As higher financing costs and slower economic growth force investors to become more selective, resilience has become one of the most important themes in real estate. But what makes an asset truly resilient today? Speakers at the closing panel of Prague Property Forum 2026 argued that the answer lies in adaptability, strong fundamentals and the ability to meet changing occupier needs, regardless of sector.
Chairing the debate, Pavel Streblov, Managing Director at Penta Real Estate, framed the discussion around how to secure “resilient returns” as markets digest higher interest rates and changing occupier demand. He highlighted Penta’s strategy of combining standing income-producing assets with development projects, which allowed the firm to deliver around 15% returns in its real estate portfolio last year. Streblov argued that multi-use, flexible schemes – especially in residential – offer an advantage because they can be repositioned between sale, rental, student and other living formats as demand shifts. At the same time, he cautioned that over‑specialisation in narrow residential sub‑segments, such as student housing or very specific build-to-rent formats, can reduce adaptability when cycles turn.

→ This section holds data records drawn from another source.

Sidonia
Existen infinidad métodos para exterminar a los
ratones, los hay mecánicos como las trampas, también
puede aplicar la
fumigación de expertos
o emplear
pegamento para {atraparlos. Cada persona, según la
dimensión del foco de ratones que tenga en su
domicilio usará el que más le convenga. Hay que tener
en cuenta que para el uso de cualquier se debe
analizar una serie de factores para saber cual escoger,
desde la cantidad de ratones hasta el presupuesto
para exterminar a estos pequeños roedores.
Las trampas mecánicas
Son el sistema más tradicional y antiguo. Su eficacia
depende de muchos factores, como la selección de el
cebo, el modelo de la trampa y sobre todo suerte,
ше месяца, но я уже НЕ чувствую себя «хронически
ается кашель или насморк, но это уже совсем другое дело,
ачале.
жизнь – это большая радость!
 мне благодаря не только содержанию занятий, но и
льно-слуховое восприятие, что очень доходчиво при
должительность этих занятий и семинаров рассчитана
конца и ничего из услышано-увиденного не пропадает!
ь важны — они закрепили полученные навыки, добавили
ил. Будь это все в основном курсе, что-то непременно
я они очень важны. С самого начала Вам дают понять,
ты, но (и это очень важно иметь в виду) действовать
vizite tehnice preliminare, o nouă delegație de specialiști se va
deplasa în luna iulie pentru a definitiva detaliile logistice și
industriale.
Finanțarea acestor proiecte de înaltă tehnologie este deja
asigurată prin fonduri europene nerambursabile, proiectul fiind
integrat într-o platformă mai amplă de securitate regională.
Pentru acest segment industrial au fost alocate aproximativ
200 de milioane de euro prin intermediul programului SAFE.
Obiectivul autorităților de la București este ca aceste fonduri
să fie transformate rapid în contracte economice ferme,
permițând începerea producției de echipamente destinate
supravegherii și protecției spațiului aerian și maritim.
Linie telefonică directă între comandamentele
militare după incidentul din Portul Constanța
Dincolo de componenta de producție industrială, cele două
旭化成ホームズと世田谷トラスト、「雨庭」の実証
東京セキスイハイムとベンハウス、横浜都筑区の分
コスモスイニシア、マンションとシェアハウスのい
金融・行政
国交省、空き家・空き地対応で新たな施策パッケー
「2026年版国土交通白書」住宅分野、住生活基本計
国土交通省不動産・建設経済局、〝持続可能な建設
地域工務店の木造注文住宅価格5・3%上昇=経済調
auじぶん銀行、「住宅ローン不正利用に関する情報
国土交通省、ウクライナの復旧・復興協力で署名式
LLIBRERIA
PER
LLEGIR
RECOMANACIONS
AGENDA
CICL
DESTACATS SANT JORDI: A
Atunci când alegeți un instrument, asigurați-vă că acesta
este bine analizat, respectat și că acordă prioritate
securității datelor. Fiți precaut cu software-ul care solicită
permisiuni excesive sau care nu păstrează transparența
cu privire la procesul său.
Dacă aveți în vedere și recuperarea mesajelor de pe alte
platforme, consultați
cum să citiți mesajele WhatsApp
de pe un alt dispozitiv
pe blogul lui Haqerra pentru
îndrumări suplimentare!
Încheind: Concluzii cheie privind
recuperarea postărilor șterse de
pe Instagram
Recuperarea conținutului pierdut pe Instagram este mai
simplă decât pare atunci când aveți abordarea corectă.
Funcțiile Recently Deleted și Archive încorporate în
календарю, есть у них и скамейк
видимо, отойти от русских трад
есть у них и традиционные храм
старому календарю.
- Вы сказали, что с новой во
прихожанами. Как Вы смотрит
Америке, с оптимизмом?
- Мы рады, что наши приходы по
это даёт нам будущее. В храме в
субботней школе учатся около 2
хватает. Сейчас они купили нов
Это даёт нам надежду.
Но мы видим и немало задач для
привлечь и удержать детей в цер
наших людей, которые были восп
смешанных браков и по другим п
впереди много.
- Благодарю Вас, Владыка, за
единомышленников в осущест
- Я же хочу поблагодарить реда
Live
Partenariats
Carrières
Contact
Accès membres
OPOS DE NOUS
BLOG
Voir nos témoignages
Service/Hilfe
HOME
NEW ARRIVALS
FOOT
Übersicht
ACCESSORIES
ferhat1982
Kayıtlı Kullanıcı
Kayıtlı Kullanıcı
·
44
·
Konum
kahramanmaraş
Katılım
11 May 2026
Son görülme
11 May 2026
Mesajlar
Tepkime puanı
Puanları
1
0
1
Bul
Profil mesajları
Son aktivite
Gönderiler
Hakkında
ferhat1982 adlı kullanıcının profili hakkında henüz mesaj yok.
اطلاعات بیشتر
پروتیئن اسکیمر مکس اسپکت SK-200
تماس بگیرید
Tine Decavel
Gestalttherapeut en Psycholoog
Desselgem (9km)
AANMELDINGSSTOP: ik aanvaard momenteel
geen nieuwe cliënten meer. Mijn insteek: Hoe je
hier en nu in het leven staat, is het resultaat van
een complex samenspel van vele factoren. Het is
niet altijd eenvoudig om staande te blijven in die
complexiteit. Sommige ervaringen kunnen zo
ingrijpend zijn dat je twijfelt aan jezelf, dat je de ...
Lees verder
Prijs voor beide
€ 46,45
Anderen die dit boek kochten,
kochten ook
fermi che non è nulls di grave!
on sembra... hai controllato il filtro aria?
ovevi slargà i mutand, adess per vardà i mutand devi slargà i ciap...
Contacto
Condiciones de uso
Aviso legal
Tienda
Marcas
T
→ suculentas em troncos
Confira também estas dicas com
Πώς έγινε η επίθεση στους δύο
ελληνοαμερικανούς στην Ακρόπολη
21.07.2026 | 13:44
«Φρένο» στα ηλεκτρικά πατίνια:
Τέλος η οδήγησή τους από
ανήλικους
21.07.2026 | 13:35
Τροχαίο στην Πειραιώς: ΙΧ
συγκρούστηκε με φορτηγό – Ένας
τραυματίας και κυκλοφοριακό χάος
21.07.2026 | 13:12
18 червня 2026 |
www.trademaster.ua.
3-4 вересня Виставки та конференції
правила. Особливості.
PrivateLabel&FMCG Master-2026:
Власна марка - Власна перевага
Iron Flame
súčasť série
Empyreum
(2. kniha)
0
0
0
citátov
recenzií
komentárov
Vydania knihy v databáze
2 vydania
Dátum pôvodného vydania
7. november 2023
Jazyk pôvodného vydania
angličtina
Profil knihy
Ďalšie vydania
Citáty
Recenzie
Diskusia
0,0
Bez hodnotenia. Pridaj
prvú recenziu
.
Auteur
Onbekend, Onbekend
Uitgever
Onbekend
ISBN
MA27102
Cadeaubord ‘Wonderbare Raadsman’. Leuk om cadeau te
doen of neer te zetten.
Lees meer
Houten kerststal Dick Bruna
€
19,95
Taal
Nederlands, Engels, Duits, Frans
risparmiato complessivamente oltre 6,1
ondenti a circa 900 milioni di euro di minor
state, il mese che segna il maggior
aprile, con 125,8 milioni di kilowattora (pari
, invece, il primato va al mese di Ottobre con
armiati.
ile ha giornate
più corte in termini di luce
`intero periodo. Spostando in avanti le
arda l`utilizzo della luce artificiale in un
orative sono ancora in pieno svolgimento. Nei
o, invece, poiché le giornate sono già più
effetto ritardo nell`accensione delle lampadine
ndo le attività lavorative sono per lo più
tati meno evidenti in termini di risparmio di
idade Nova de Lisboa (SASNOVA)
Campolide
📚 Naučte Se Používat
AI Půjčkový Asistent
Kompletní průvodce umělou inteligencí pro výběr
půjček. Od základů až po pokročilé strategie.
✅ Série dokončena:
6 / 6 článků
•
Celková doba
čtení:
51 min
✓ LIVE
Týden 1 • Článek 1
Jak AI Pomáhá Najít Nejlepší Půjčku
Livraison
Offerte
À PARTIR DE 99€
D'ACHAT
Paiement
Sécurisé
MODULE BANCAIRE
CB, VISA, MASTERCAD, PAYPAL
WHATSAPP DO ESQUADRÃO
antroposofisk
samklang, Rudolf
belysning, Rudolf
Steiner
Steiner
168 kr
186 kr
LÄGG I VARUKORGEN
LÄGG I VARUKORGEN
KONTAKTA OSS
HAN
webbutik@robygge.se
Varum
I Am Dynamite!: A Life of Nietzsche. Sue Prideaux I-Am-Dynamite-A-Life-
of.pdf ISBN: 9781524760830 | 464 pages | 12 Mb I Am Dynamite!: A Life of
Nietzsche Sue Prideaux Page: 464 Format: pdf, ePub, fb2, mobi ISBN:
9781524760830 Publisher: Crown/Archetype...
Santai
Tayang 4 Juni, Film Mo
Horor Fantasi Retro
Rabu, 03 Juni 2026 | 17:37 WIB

Tomáš Dadej, Head of Real Estate Development in the Czech Republic at Kaufland, underlined the role of hypermarkets as traffic-driving anchors that underpin entire retail schemes. Although customer behaviour has not fully returned to pre-COVID patterns and Prague underperforms some regional locations, he sees stable, recurring footfall across the network and views grocery leases of 15–30 years as a strong foundation for investors. Online grocery is gaining share in Prague but still represents a relatively small part of the market, and Dadej believes physical stores will remain dominant as shoppers want to see products and receive in-person advice. Looking ahead, Kaufland plans major refurbishments of older stores, selectively reducing sales area to add complementary retail and services, and exploring more intensive, mixed-use redevelopment of well-located “box” sites in big cities while preserving the brand’s broad assortment.
Representing Invesco Real Estate, Anna Duchnowska said institutional investors have become far more cautious, with alternatives like private credit, infrastructure and bonds competing directly with real estate. In this environment, capital gravitates either to assets with very predictable, inflation-linked income from strong tenants on long leases, or to higher-risk value-add and development strategies where clear upside can be created. She was notably sceptical about generic shopping centres, stressing that only dominant, expertly operated schemes or truly convenient formats are likely to deliver sustainable returns, while many mid-tier malls will need to be reconfigured into entertainment, convenience or other uses. Duchnowska sees convenience retail, PRS/residential-for-rent, and data centres as key long-term themes, and said investors are increasingly focused on manager governance, ESG, data quality and global execution capability when choosing partners.
Martin Makovec of Unibail-Rodamco-Westfield argued that physical retail is “here to stay” and, when well-managed, can regain market share even after the rise of e-commerce. He described a widening gap between top-tier “A-class” retail – large, destination centres in strong catchment areas with sophisticated operators – and struggling B- and C-class assets that lack clear purpose or scale. For Unibail-Rodamco-Westfield, value creation comes less from building new malls and more from enlarging and upgrading existing centres, including transforming them into Westfield-branded destinations that meet stringent requirements on size, tenant mix, services and connectivity. Makovec emphasised the growing importance of data, digital integration and high-quality F&B and leisure in shaping the customer journey, with physical and online retail increasingly functioning as a single ecosystem where stores often act as showrooms for digitally native brands.